═══ Material provided ═══
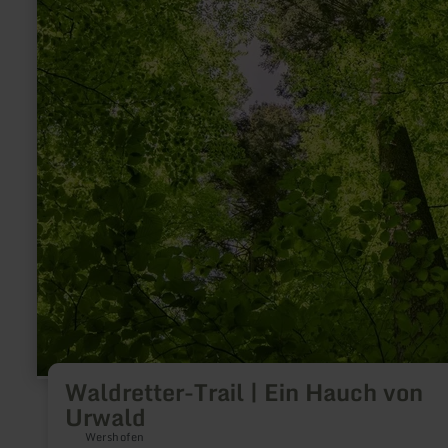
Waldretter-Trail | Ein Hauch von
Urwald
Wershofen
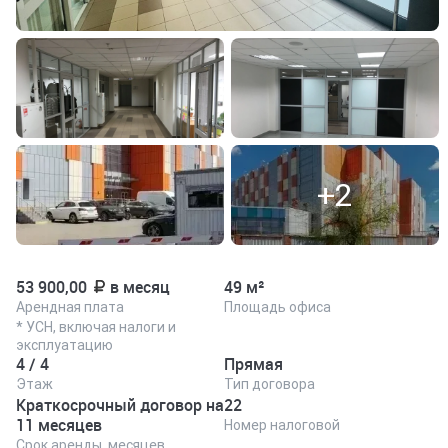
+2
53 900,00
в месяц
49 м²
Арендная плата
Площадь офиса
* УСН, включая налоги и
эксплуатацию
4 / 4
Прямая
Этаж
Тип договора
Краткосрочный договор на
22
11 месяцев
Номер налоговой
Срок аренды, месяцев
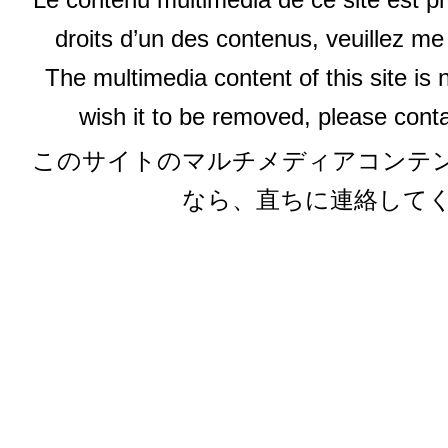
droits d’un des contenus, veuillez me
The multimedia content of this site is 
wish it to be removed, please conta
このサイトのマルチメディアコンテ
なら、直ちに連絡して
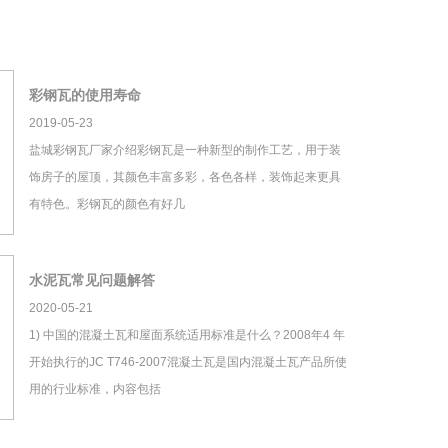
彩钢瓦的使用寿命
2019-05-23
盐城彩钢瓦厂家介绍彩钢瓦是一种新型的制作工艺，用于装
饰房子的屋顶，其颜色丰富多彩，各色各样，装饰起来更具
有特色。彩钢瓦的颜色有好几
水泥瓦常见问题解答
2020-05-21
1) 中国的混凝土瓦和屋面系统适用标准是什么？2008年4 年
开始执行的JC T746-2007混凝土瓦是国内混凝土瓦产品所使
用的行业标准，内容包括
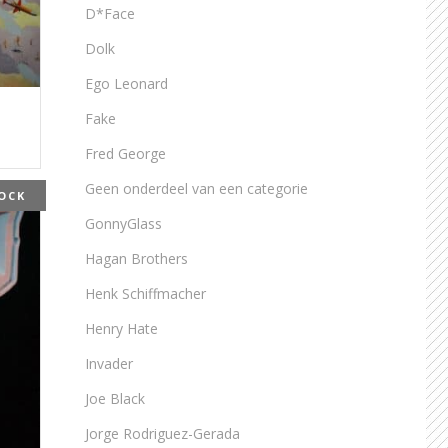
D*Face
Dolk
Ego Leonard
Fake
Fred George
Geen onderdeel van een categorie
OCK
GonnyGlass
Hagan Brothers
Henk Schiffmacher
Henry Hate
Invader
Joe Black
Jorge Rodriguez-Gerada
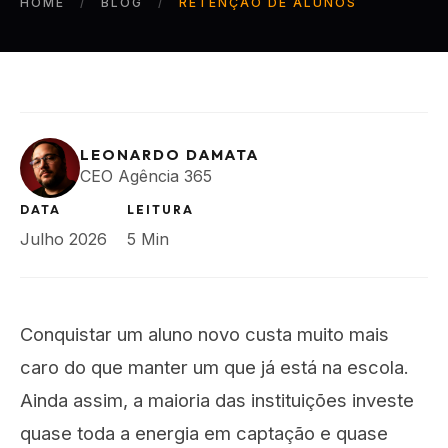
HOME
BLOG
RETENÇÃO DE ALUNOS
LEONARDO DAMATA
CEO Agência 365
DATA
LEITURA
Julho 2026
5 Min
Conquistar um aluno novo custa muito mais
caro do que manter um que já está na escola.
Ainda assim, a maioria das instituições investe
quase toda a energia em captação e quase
═══
Job item
The data above must be given again in full and unaltered, minus its images.

Response
Waldretter-Trail | Ein Hauch von
Urwald
Wershofen
+2
53 900,00
в месяц
49 м²
Арендная плата
Площадь офиса
* УСН, включая налоги и
эксплуатацию
4 / 4
Прямая
Этаж
Тип договора
Краткосрочный договор на
22
11 месяцев
Номер налоговой
Срок аренды, месяцев
droits d’un des contenus, veuillez me
The multimedia content of this site is 
wish it to be removed, please conta
このサイトのマルチメディアコンテ
なら、直ちに連絡して
彩钢瓦的使用寿命
2019-05-23
盐城彩钢瓦厂家介绍彩钢瓦是一种新型的制作工艺，用于装
饰房子的屋顶，其颜色丰富多彩，各色各样，装饰起来更具
有特色。彩钢瓦的颜色有好几
水泥瓦常见问题解答
2020-05-21
1) 中国的混凝土瓦和屋面系统适用标准是什么？2008年4 年
开始执行的JC T746-2007混凝土瓦是国内混凝土瓦产品所使
用的行业标准，内容包括
D*Face
Dolk
Ego Leonard
Fake
Fred George
Geen onderdeel van een categorie
OCK
GonnyGlass
Hagan Brothers
Henk Schiffmacher
Henry Hate
Invader
Joe Black
Jorge Rodriguez-Gerada
HOME
BLOG
RETENÇÃO DE ALUNOS
LEONARDO DAMATA
CEO Agência 365
DATA
LEITURA
Julho 2026
5 Min
Conquistar um aluno novo custa muito mais
caro do que manter um que já está na escola.
Ainda assim, a maioria das instituições investe
quase toda a energia em captação e quase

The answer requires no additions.